We then proceeded into the lecture hall. Sally introduced us to the the concept of good oils versus bad oils and the history behind the companies who are currently producing most of our food supply. Notice how I say producing, not growing, because the reality is, most of the processed food you see in your grocery stores is made in a factory and not considered a real food. This is something called imitation food. Legislation in the United States used to require that companies put an imitation food label on their product if it was considered an imitation food. But unfortunately, because of some deregulation legislation, companies aren't required to put the imitation food label on their products anymore.
So most people think they're buying and eating real whole foods when they're only getting less than optimal imitation foods. These foods are extremely low in vitality and need to be avoided. A great example of these products are skim milk and margarine. Skim milk is nothing but pasteurized milk(dead) which has been processed into a powder form and then re hydrated with water. Margarine is nothing more than vegetable oil that has been through a harsh process including bleaching and adding colorings among other things. These products can sit on shelves much longer that fresh nutrient dense products can.
She then talked about good fats, which I've been familiar with for some time now, but it's always great to hear it again. It's so wonderful to learn something new or to be reminded of something I may have forgotten.
Sally shared with us the classification of all fats. The first kinds of fats are called polyunsaturated fatty acids. They're liquid at any temperature, very unstable, and delicate. Examples of these fats are soy oil (which is in virtually all processed food), peanut oil, cottonseed oil, safflower oil, and all other veggie oils. These are the oils that are prevalent in most of the processed foods we consume today. Monounsaturated fatty acids are liquid at room temperature but solid in the refrigerator. Examples of these fats are olive oil and canola oil. Saturated fats are solid at room temperature. These include fats from raw dairy(pasture fed raw milk, butter and cheese), pastured animals, coconut oil, palm oil, bone broths and gelatin. At this point most people reading this will expect me to say that the oils to avoid are the the saturated fats since that is what we have been told by almost all health authorities in this country for the past 40 years. However, my advice to all is the EXACT OPPOSITE. Saturated fat is VITAL to have in your diet and you should avoid the poly and mono-unsaturated fats in your diet.
For some of you, this might sound very contrary to what you've been taught, but I assure you it's true. If you do a little research on the "lipid hypothesis" you'll find that it has never been proven true and valid. I will share a few links to books that will give you some info on this.
As a matter of fact the complete opposite results have been found according to the Weston A. Price foundation, that saturated fats make a healthy body. While a low fat diet may lower your cholesterol (and most likely does), it's been proven that these people die sooner. And this is why:
high cholesterol is not always a bad or negative thing. Cholesterol is what your body makes naturally to repair damage that has been done. If you're in a constant state of inflammation and not able to produce cholesterol to repair the damage, this can lead to serious health risks.
Many people on low fat diets can become seriously depressed because of the lack of certain vitamins they're not getting from avoiding saturated fats.
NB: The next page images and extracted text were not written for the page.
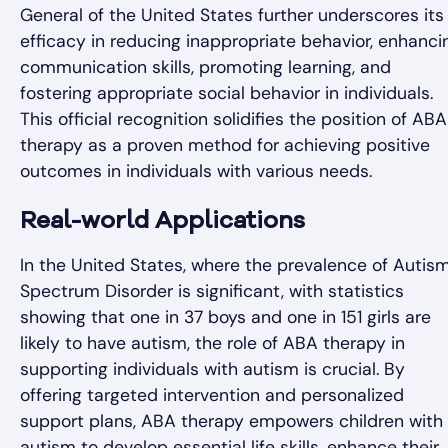
General of the United States further underscores its
efficacy in reducing inappropriate behavior, enhanci
communication skills, promoting learning, and
fostering appropriate social behavior in individuals.
This official recognition solidifies the position of ABA
therapy as a proven method for achieving positive
outcomes in individuals with various needs.
Real-world Applications
In the United States, where the prevalence of Autis
Spectrum Disorder is significant, with statistics
showing that one in 37 boys and one in 151 girls are
likely to have autism, the role of ABA therapy in
supporting individuals with autism is crucial. By
offering targeted intervention and personalized
support plans, ABA therapy empowers children with
autism to develop essential life skills, enhance their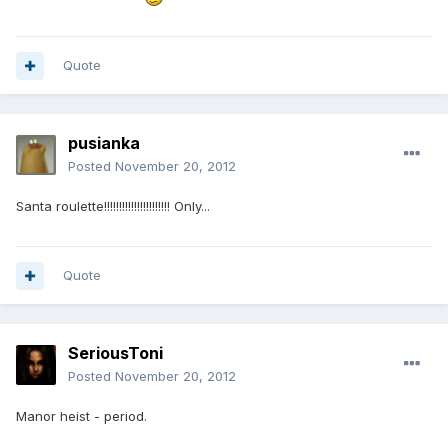
Quote
pusianka
Posted
November 20, 2012
Santa roulette!!!!!!!!!!!!!!!!!!!!!! Only...
Quote
SeriousToni
Posted
November 20, 2012
Manor heist - period.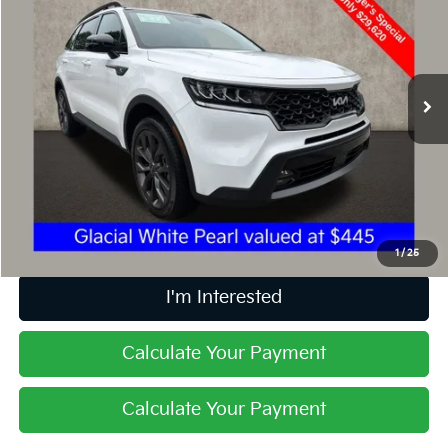
PRICE
Price Drop
Coughlin Kia of Dublin
VIN:
5XYRHDLF9PG201780
Stock:
D9090A
32,296 mi
Ext.
Int.
Less
Retail Price
$29,620
Doc Fee
$398
Price:
$30,018
Includes all dealer fees. Price excludes tax, title, & registration.
1
/
25
I'm Interested
Calculate Your Payment
Calculate Your Payment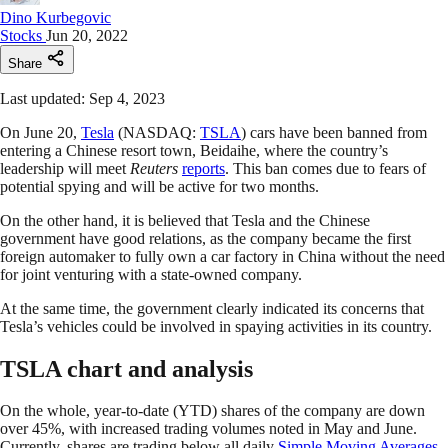
Dino Kurbegovic
Stocks
Jun 20, 2022
Share
Last updated: Sep 4, 2023
On June 20,
Tesla
(NASDAQ:
TSLA
) cars have been banned from
entering a Chinese resort town, Beidaihe, where the country’s
leadership will meet
Reuters
reports
. This ban comes due to fears of
potential spying and will be active for two months.
On the other hand, it is believed that Tesla and the Chinese
government have good relations, as the company became the first
foreign automaker to fully own a car factory in China without the need
for joint venturing with a state-owned company.
At the same time, the government clearly indicated its concerns that
Tesla’s vehicles could be involved in spaying activities in its country.
TSLA chart and analysis
On the whole, year-to-date (YTD) shares of the company are down
over 45%, with increased trading volumes noted in May and June.
Currently, shares are trading below all daily
Simple Moving Averages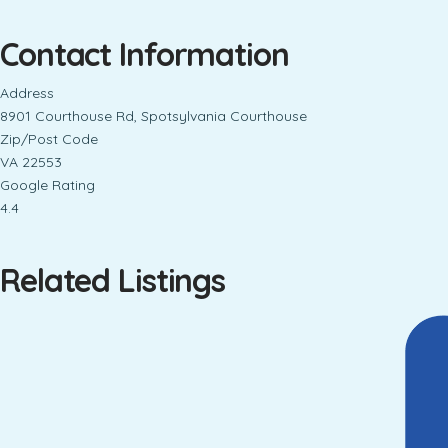
Contact Information
Address
8901 Courthouse Rd, Spotsylvania Courthouse
Zip/Post Code
VA 22553
Google Rating
4.4
Related Listings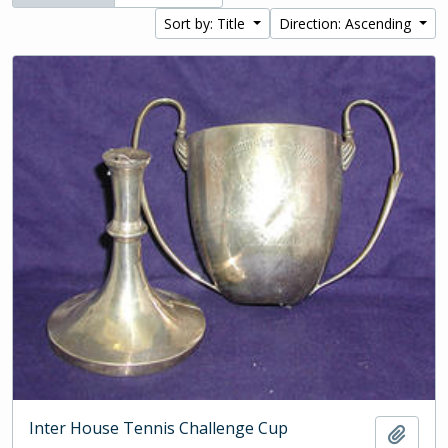
Sort by: Title
Direction: Ascending
Inter House Tennis Challenge Cup
Add t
Saturated fats have specific vitamins, A, D, and K, that you can't get from any other foods. These fats are essential for brain development, your heart, healing, building and regeneration. They are called fat soluble vitamins, which means they can only be absorbed with the help of saturated fats.
Saturated fats help you move closer to a state of homeostasis (balance). You need more of these fats, especially in the winter since there is less sunlight ,vitamin A and D levels are lower.
According to Sally, Omega 3 and 6 fatty acids should be consumed in smaller amounts and foods that are highest in polyunsaturated fatty acids should be avoided completely. Eating too many of these isolated polyunsaturated fatty acids have been proven to result in free radicals circulating in the body and can lead to damage, premature aging and disease.